Dáil debates

Wednesday, 12 October 2022

Employment Permits Bill 2022: Second Stage (Resumed)

 

3:37 pm

Photo of Mattie McGrathMattie McGrath (Tipperary, Independent) | Oireachtas source

I am pleased to be able to contribute to this debate. We have a huge issue. We are known as Ireland of the thousand welcomes or céad míle fáilte and we just welcomed visitors from the Gambian Parliament here a few minutes ago but we have a huge problem with delays in employment permits. I do not understand the reasons. We never get the reasons. I know of one person who has worked here, has a partner here and wants to come here to work, and it is going on for nearly four years. That partner is a brilliant, hard-working, dedicated man and he has come to the conclusion that he will try to reverse and go the other way. He is a skilled HGV driver who works 19 or 20 hours per day in the milk season and will be a huge loss to his employer, community and, above all, his elderly mother, family and friends. It is a huge change for him to move so far from his native shore.

I have come from a committee where we discussed the hospitality industry. I condemn out of hand any practices whereby workers who come here work extortionate hours and do not get proper rates of pay. We must not have any truck with that. We have to have checks and balances but the hospitality industry is on its knees. They tell us we are at full employment. I do not believe we are but those are the statistics regurgitated out to us every day. It is difficult to know.

That industry has been lobbying the Minister of State and us. I heard criticism earlier of a former colleague of the Minister of State who has become a lobbyist. There should be some distance from Members of this House as well as the public service, including county councillors and senior officials. When they leave, there should be time before they take up any lobbying position.

Everyone knows about the hospitality industry but we must also deal with the extortionate rates that industry is charging in Dublin because it is damaging the brand of Ireland of a thousand welcomes and the work of Fáilte Ireland and all the good people in tourism. My good colleague, Deputy Danny Healy-Rae, will not be happy with me but there are one or two, I believe, in Kerry as well that have huge rates. It is giving a bad name to the whole brand. In New York, they had a special rate for hotels compared to the rest of the country. I believe we will have to do the same here.

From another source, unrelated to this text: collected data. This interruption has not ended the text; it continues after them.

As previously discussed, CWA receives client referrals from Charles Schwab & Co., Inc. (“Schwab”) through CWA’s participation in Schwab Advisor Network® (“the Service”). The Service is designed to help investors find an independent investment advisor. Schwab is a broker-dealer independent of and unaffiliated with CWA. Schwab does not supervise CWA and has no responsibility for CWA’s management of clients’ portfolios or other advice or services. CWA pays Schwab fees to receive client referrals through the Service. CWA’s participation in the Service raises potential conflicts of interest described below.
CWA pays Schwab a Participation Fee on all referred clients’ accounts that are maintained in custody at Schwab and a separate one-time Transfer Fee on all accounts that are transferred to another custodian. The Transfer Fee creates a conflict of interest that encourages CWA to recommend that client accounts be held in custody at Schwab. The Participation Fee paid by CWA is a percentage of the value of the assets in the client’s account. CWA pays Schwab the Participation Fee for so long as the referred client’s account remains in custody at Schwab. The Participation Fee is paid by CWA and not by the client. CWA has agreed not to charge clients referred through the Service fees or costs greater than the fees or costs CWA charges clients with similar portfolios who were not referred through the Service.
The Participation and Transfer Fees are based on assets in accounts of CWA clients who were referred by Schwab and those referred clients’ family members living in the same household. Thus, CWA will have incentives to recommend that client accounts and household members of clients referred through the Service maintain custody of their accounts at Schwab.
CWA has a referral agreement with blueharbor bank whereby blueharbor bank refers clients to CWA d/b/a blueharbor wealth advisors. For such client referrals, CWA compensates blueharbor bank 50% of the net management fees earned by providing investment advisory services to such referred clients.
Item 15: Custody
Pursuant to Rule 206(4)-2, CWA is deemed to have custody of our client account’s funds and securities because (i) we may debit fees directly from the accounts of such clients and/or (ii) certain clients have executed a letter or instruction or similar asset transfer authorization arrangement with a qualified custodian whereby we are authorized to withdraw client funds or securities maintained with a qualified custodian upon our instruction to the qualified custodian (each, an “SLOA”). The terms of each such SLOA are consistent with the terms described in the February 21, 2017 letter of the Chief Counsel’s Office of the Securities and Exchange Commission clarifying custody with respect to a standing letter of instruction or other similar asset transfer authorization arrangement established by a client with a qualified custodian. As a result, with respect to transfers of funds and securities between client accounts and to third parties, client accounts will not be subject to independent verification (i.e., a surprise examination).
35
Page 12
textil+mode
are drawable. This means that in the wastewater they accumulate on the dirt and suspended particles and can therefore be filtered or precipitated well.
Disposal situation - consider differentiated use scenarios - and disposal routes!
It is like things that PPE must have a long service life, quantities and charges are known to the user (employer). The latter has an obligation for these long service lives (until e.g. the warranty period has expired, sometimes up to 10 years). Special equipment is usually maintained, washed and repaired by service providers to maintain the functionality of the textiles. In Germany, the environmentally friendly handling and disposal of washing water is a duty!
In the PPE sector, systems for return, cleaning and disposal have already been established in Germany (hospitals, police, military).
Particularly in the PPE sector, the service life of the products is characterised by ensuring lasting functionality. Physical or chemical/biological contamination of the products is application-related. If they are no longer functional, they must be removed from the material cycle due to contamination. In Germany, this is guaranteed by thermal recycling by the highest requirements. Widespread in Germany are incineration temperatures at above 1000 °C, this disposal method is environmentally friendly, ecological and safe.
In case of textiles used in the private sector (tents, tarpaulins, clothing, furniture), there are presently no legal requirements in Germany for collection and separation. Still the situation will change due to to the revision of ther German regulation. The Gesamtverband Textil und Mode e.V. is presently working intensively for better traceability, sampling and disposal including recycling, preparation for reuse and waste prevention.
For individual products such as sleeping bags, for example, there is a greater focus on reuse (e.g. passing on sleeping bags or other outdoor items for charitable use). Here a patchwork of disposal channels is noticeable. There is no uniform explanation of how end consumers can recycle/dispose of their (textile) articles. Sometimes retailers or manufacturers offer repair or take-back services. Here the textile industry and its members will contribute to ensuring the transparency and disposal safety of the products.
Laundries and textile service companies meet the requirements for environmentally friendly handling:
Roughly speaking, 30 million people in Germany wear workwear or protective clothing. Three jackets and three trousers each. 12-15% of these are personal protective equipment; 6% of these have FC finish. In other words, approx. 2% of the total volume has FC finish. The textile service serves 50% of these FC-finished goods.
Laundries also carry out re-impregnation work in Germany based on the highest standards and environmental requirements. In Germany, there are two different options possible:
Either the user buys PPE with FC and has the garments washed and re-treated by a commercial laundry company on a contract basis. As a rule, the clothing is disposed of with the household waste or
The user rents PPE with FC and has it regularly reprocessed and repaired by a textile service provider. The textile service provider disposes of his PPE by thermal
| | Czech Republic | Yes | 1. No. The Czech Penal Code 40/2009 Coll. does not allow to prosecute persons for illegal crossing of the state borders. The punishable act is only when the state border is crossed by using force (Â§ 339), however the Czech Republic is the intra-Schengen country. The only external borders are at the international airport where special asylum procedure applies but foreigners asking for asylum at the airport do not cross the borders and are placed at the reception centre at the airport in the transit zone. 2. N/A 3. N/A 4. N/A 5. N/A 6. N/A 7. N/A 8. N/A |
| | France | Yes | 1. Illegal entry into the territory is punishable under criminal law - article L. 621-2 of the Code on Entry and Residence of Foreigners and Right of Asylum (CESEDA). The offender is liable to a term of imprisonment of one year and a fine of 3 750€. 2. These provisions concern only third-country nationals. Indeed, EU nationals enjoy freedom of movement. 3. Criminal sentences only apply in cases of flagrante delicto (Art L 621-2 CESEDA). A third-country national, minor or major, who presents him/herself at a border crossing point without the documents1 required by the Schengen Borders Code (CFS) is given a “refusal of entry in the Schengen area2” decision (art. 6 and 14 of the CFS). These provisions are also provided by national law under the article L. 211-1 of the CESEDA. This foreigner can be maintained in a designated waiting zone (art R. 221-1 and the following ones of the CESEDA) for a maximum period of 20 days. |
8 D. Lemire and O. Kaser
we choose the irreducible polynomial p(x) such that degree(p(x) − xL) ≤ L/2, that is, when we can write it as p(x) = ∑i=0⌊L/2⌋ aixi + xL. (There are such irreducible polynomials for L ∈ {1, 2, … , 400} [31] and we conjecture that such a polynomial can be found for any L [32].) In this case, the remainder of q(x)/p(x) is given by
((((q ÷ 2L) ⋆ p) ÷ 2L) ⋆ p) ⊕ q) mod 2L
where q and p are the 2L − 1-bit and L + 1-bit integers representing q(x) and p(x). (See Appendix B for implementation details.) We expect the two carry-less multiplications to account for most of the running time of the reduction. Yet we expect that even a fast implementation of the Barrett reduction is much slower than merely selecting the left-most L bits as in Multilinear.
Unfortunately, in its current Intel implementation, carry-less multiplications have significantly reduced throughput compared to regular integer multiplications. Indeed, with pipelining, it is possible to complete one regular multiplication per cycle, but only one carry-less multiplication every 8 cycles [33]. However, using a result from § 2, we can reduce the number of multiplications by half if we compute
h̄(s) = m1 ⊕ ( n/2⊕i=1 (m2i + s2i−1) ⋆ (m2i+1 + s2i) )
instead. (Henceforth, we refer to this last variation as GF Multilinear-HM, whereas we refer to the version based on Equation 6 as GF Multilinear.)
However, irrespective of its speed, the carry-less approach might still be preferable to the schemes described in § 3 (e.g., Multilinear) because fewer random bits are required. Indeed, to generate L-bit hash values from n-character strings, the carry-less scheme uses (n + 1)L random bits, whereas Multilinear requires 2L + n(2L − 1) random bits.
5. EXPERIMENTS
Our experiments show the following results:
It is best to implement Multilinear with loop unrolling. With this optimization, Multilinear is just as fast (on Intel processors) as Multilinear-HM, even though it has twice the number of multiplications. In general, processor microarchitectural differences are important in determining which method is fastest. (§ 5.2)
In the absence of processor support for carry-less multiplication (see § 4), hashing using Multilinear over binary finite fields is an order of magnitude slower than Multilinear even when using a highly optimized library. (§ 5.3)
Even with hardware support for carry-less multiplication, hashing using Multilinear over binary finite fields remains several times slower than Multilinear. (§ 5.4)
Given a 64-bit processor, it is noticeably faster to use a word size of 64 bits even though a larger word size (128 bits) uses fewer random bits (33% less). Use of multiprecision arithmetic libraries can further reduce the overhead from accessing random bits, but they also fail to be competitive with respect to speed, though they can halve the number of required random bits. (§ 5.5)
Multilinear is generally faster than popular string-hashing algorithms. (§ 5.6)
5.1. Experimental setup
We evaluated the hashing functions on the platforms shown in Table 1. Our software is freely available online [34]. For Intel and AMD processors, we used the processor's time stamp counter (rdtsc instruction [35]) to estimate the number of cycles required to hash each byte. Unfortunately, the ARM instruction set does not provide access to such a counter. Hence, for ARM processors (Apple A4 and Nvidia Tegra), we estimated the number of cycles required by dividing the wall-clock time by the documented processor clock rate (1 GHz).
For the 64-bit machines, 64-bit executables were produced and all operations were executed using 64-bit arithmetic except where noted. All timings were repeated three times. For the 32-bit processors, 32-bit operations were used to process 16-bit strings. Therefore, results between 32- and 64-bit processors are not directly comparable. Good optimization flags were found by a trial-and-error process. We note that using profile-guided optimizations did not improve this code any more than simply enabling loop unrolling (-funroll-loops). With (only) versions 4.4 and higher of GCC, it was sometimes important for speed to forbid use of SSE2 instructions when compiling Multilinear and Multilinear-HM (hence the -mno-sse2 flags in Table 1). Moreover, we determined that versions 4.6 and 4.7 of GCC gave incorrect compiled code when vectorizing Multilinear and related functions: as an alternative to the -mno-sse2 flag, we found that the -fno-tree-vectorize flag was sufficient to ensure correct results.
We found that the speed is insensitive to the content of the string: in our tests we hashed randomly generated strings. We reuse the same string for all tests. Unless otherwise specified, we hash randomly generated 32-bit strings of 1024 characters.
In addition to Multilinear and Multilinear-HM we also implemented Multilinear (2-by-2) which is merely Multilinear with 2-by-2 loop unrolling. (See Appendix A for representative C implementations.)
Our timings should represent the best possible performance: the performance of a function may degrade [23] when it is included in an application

Getting back to the issue at hand, farm and forestry contractors of Ireland are crying out for labour, as are the building industry and many industries, including horticulture and the poultry and pig sectors. It is difficult and arduous for permits to be got. The vast majority of employers are good, caring and responsible and they respect the workers. While there is always one or two, that happens in every walk of life, unfortunately. We must do something to make it easier.

I am not saying we should have no checks and balances and let anybody and everybody in here. I have a concern about the influx of people. We saw the saga in Killarney and I am glad that is reversed for the moment. I heard one of the Ukrainians this morning, a lady, who was delighted she was not moving that distance but she did not know where she was sleeping tonight. That will resolve itself, I hope. Apparently it is because one of the companies in Mayo will not take international refugees while they will take Ukrainians. Are we picking and choosing?

I was contacted during the week by a gentleman who said he had 3,500 places for Ukrainian people fleeing the war and was in a logjam. I was contacted by one of the people in the chain of supplies he has. I can give the Minister of State details. It was an-chara liom in Tipperary town, a gentleman I will not name. He has had his premises kitted out at a fair amount of expense, is ready and waiting and has not heard a dickeybird, níl aon pingin amháin, and has not had a penny. He entered into this in good faith to deal with the situation, as the Government had asked, and did up his premises, but he has not seen anybody come and has no idea. I am alarmed to think a company, or a man, a gentleman or whatever- I did not speak to him; it was my office - has 3,500 places in the middle of a housing crisis for so many people. I do not know what is going on. I am bewildered as to how this is happening but if that man is a co-ordinator or whatever we call him and can pick up those kind of places, how come the Minister for Housing, Local Government and Heritage and the Minister of State, who is in that section as well, cannot get their hands on these places? There is something wrong. Is the money so lucrative for the other? There are question marks. We need to deal with it but we need to be sensitive and to understand contractors are in a bad way for staff. Many contractors have been forced out of business this year - I know a half dozen in south Tipperary - because of the price of fuel, the cost of insurance and the lack of support.

Yet for some reason the Minister has refused to meet the farm contractors of Ireland. I appeal to the Minister of State to be more understanding and sensitive.